(Lens and sensor parameters)

┌──

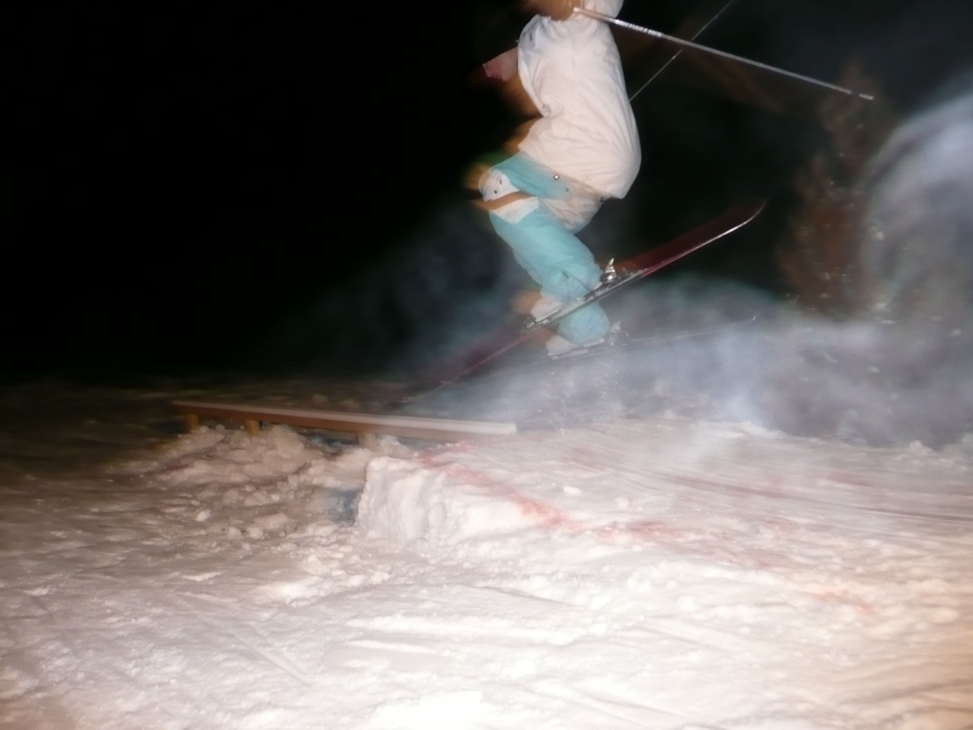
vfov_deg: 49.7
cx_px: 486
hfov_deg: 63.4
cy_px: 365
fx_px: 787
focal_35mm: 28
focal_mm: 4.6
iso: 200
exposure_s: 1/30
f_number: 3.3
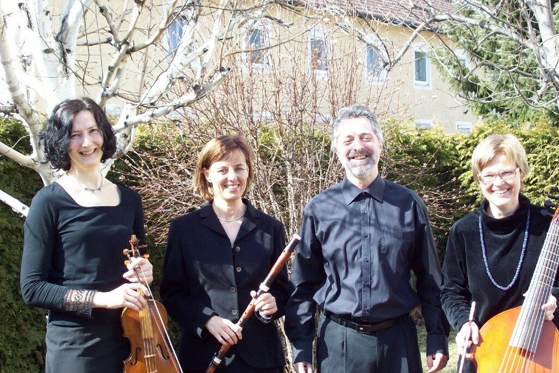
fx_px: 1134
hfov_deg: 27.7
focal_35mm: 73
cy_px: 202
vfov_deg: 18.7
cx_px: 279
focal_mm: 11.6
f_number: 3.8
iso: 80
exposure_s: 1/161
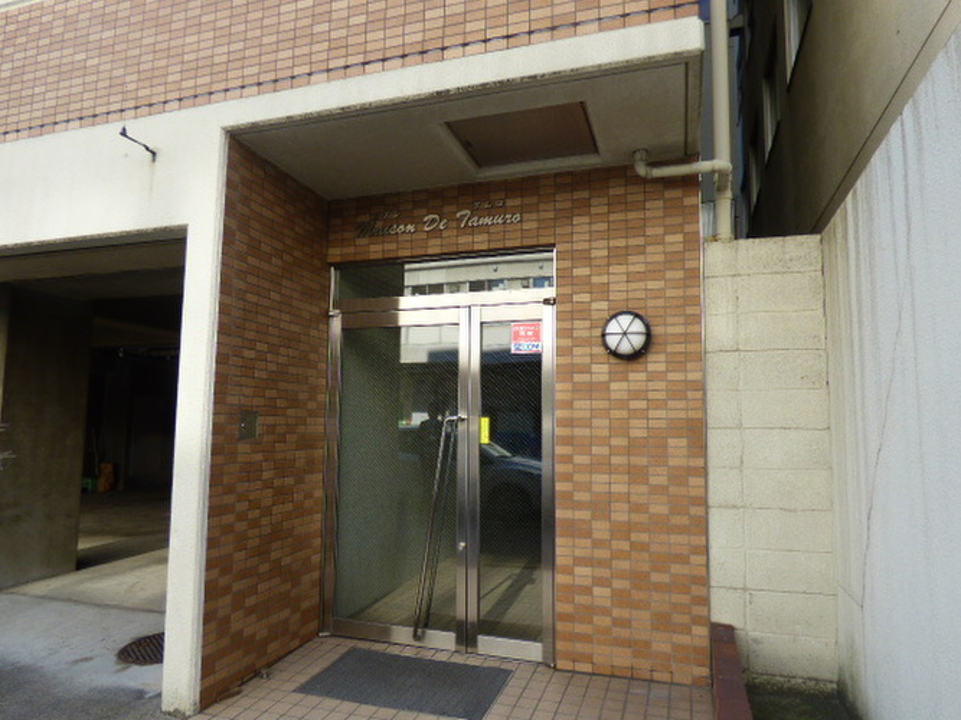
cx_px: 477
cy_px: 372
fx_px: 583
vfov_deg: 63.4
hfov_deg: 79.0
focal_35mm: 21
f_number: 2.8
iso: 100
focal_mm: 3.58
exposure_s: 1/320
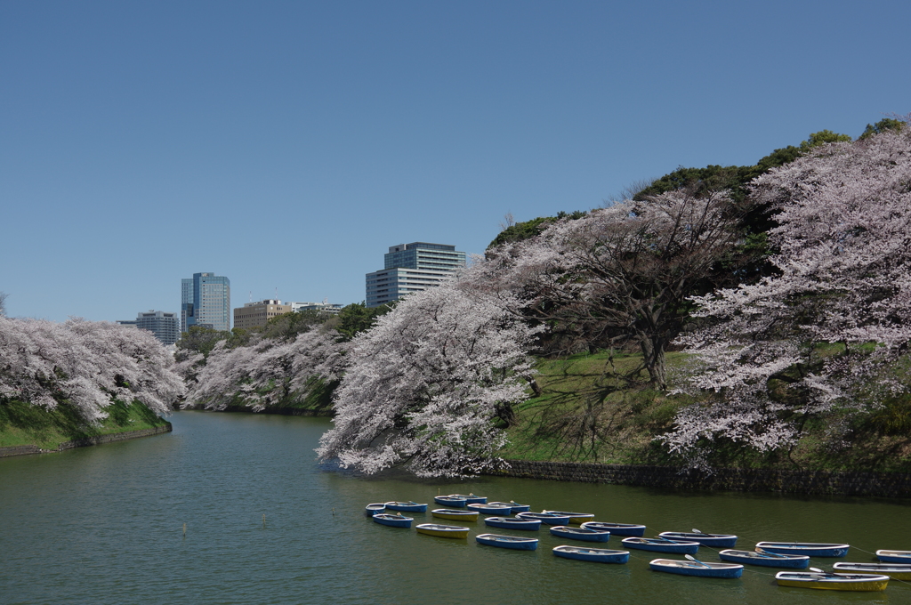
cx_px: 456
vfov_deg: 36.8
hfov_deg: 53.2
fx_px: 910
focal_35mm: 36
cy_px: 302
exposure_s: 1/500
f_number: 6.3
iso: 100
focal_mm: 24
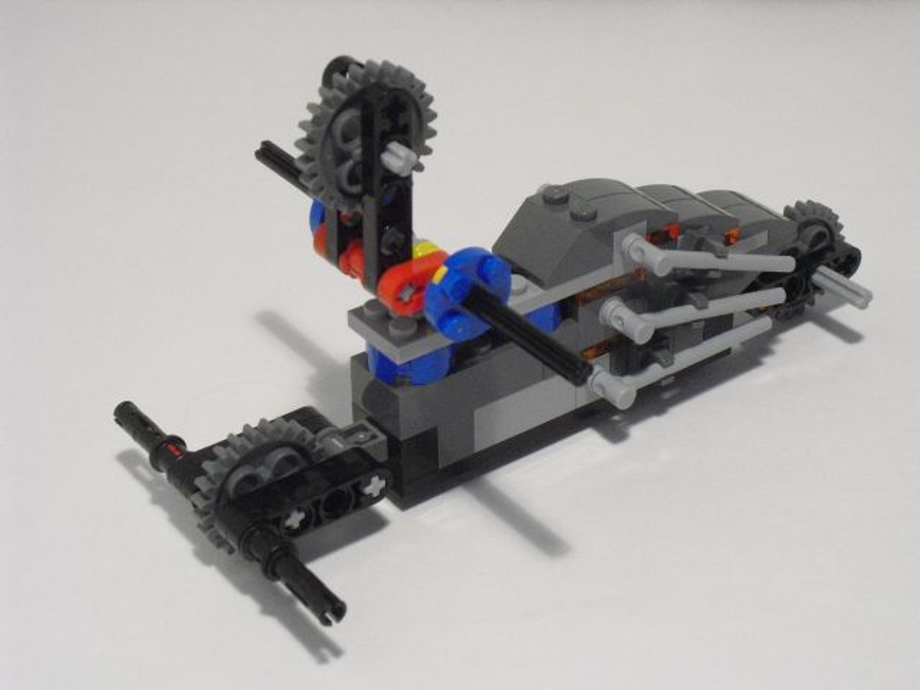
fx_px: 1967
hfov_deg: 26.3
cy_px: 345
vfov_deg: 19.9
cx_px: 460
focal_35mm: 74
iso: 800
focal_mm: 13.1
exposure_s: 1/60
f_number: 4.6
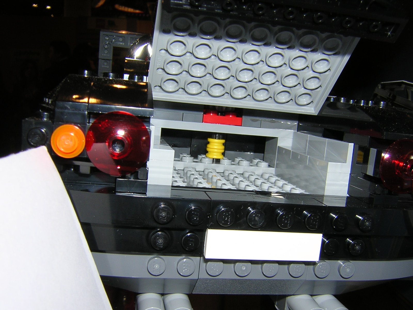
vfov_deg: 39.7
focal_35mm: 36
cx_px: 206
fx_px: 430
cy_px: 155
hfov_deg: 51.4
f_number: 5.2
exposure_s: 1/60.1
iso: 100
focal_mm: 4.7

└──
┌──

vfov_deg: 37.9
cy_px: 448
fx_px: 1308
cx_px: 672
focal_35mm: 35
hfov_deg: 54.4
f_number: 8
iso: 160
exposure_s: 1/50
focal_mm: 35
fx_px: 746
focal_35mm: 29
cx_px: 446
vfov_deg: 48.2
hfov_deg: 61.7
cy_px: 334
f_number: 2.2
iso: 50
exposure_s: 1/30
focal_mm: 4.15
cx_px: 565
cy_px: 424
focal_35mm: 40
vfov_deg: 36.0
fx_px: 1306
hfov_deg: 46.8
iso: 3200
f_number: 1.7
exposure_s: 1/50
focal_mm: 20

└──
┌──

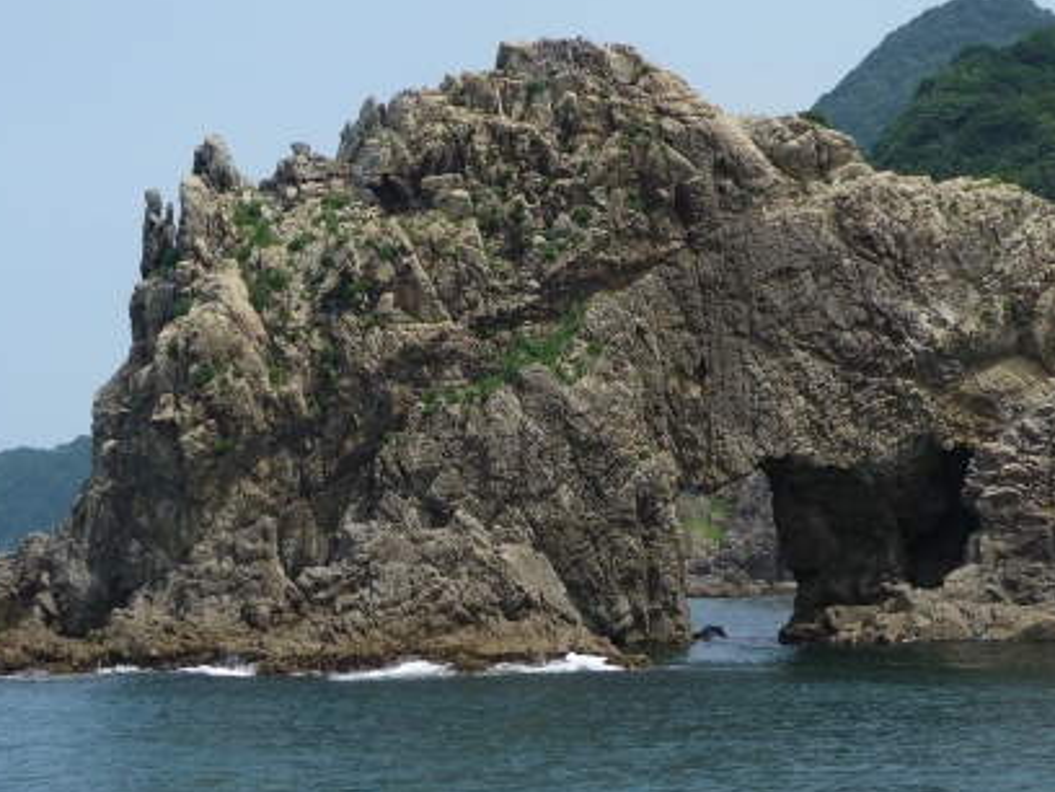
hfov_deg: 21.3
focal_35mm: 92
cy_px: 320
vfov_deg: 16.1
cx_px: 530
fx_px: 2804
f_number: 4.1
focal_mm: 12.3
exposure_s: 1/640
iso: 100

└──

> [TO DO] Copy nothing but the lines above from the one with "focal_mm: 24" to the one with "focal_mm: 4.7", inclusive, word for word. Leave every picture out.

> [WRITTEN SOLUTION]
focal_mm: 24
fx_px: 1967
hfov_deg: 26.3
cy_px: 345
vfov_deg: 19.9
cx_px: 460
focal_35mm: 74
iso: 800
focal_mm: 13.1
exposure_s: 1/60
f_number: 4.6
vfov_deg: 39.7
focal_35mm: 36
cx_px: 206
fx_px: 430
cy_px: 155
hfov_deg: 51.4
f_number: 5.2
exposure_s: 1/60.1
iso: 100
focal_mm: 4.7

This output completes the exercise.